Exercise material below:

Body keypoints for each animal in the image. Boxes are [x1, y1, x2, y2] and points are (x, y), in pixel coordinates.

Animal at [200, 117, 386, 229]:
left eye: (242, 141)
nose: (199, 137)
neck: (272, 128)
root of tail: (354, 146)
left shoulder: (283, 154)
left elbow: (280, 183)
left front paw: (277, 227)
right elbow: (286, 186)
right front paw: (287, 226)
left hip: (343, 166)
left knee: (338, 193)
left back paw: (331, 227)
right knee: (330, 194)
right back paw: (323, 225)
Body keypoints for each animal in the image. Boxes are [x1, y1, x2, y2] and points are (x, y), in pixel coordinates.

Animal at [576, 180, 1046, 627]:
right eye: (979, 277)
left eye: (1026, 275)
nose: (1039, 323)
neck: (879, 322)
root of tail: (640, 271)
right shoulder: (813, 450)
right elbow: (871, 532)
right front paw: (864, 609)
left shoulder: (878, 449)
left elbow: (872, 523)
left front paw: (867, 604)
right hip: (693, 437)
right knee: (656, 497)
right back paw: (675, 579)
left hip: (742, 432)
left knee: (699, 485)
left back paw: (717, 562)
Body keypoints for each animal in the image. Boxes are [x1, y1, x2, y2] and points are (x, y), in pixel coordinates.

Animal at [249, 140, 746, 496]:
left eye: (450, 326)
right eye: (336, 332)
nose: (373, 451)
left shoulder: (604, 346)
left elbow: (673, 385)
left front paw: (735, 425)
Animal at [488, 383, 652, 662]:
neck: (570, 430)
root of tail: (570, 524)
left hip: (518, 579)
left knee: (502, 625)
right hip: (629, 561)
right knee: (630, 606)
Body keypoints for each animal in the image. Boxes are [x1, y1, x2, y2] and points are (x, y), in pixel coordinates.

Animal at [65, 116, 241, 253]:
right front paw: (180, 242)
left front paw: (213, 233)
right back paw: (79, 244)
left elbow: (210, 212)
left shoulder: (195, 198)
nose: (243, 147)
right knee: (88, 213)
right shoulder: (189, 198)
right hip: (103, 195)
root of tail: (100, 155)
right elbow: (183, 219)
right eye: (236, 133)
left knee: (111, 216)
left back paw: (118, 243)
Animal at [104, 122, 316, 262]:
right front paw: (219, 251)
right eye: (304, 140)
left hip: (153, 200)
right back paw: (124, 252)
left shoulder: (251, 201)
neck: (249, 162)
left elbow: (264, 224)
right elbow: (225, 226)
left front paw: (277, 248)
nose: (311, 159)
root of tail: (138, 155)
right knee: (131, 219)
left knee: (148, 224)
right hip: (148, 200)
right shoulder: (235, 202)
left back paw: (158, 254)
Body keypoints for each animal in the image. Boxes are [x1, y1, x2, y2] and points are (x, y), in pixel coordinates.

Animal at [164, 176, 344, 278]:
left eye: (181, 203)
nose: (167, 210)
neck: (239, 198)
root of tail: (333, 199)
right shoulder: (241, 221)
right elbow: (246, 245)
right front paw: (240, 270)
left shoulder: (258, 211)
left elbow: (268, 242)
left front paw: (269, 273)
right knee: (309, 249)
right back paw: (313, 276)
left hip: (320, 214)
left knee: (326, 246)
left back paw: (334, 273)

End of Exercise material.
Exercise material below:

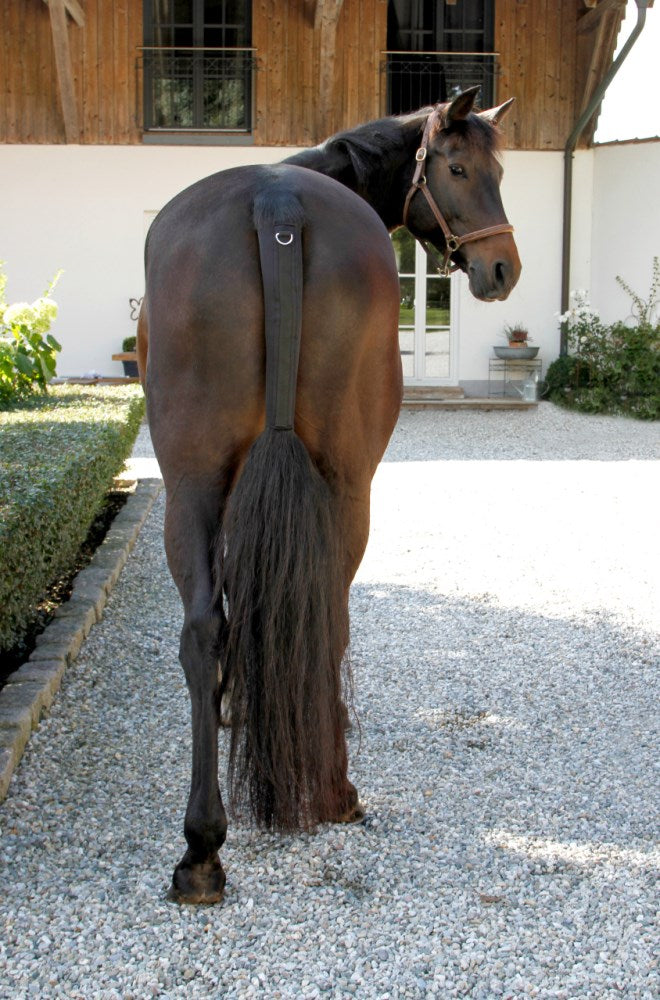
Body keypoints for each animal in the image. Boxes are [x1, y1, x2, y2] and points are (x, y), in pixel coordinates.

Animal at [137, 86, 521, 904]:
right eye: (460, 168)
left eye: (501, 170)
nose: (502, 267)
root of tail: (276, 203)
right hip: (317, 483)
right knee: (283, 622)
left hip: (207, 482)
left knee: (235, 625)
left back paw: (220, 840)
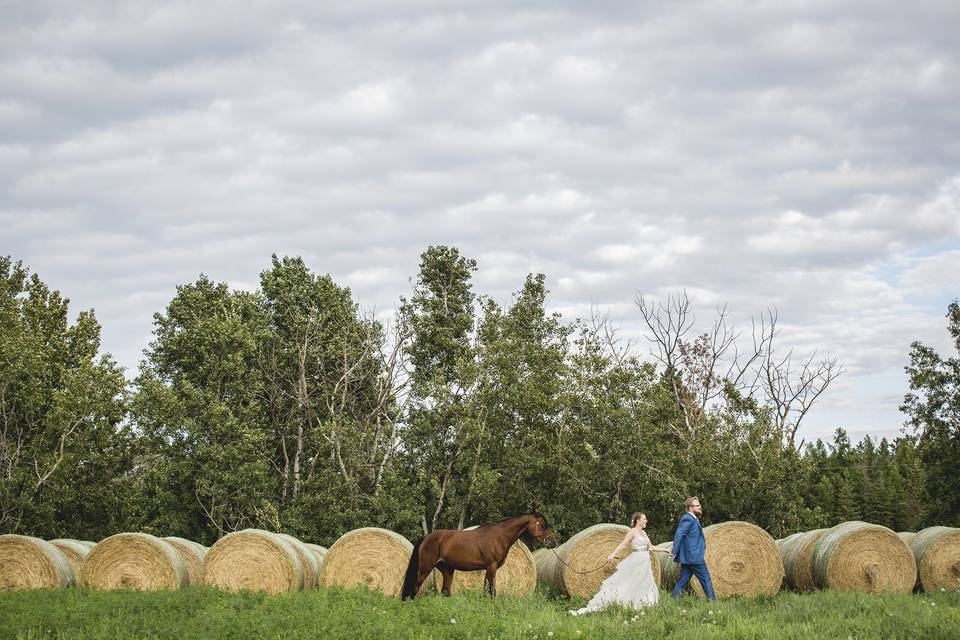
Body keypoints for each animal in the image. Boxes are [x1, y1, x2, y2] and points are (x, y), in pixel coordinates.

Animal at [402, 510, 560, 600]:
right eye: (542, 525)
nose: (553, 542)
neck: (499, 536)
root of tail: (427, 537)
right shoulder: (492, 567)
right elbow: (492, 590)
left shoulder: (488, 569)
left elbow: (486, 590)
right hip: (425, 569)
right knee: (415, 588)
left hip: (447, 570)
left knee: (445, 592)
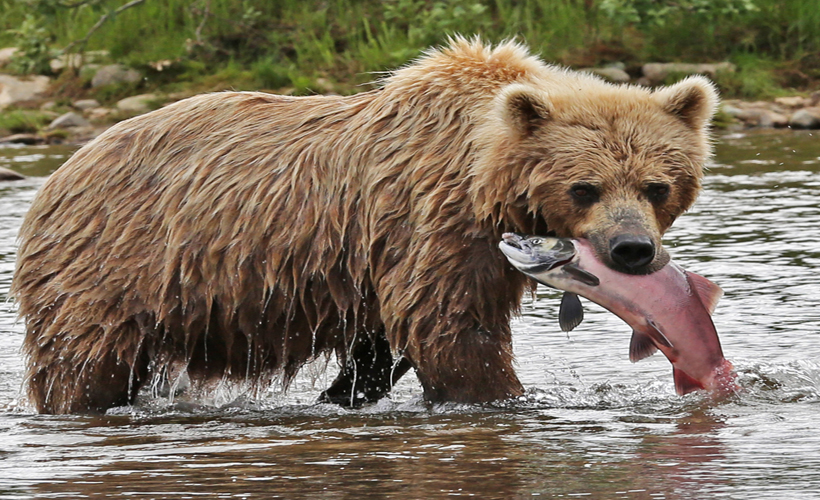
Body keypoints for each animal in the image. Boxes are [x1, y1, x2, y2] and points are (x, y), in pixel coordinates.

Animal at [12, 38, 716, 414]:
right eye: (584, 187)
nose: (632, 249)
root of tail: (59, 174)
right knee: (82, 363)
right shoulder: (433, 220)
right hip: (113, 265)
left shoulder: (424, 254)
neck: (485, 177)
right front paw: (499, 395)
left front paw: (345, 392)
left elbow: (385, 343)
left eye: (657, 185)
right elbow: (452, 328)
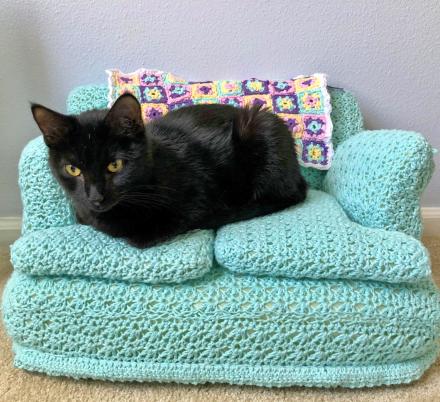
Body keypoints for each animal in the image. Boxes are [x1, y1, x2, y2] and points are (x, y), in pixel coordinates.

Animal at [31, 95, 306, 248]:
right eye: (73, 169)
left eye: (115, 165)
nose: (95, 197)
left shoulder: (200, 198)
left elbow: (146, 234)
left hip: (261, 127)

End of Exercise material.
Exercise material below:

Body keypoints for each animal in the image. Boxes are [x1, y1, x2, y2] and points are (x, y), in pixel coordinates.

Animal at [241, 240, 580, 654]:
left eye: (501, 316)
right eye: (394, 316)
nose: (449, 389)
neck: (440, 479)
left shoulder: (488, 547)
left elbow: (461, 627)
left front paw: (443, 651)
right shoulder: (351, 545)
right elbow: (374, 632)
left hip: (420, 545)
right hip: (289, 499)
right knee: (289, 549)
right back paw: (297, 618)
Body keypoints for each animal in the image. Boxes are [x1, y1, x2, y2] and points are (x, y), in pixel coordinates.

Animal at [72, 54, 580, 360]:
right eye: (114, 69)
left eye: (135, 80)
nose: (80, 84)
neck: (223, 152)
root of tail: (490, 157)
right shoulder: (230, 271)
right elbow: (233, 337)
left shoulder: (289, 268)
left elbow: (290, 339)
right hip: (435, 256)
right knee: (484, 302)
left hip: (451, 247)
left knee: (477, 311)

End of Exercise material.

▶ _Prompt_: Among the records above, extract exactly the lines from the line with "neck: (249, 162)" to the line with "left back paw: (334, 273)", both lines included, and leave out the rest.

▶ _Answer for this exercise_:
neck: (249, 162)
left elbow: (264, 224)
right elbow: (225, 226)
left front paw: (277, 248)
nose: (311, 159)
root of tail: (138, 155)
right knee: (131, 219)
left knee: (148, 224)
right hip: (148, 200)
right shoulder: (235, 202)
left back paw: (158, 254)
Body keypoints for each animal in the image. Boxes are [x1, y1, x2, y2] and points are (x, y), in pixel coordinates.

Animal at [164, 176, 344, 278]:
left eye: (181, 203)
nose: (167, 210)
neck: (239, 198)
root of tail: (333, 199)
right shoulder: (241, 221)
right elbow: (246, 245)
right front paw: (240, 270)
left shoulder: (258, 211)
left elbow: (268, 242)
left front paw: (269, 273)
right knee: (309, 249)
right back paw: (313, 276)
left hip: (320, 214)
left knee: (326, 246)
left back paw: (334, 273)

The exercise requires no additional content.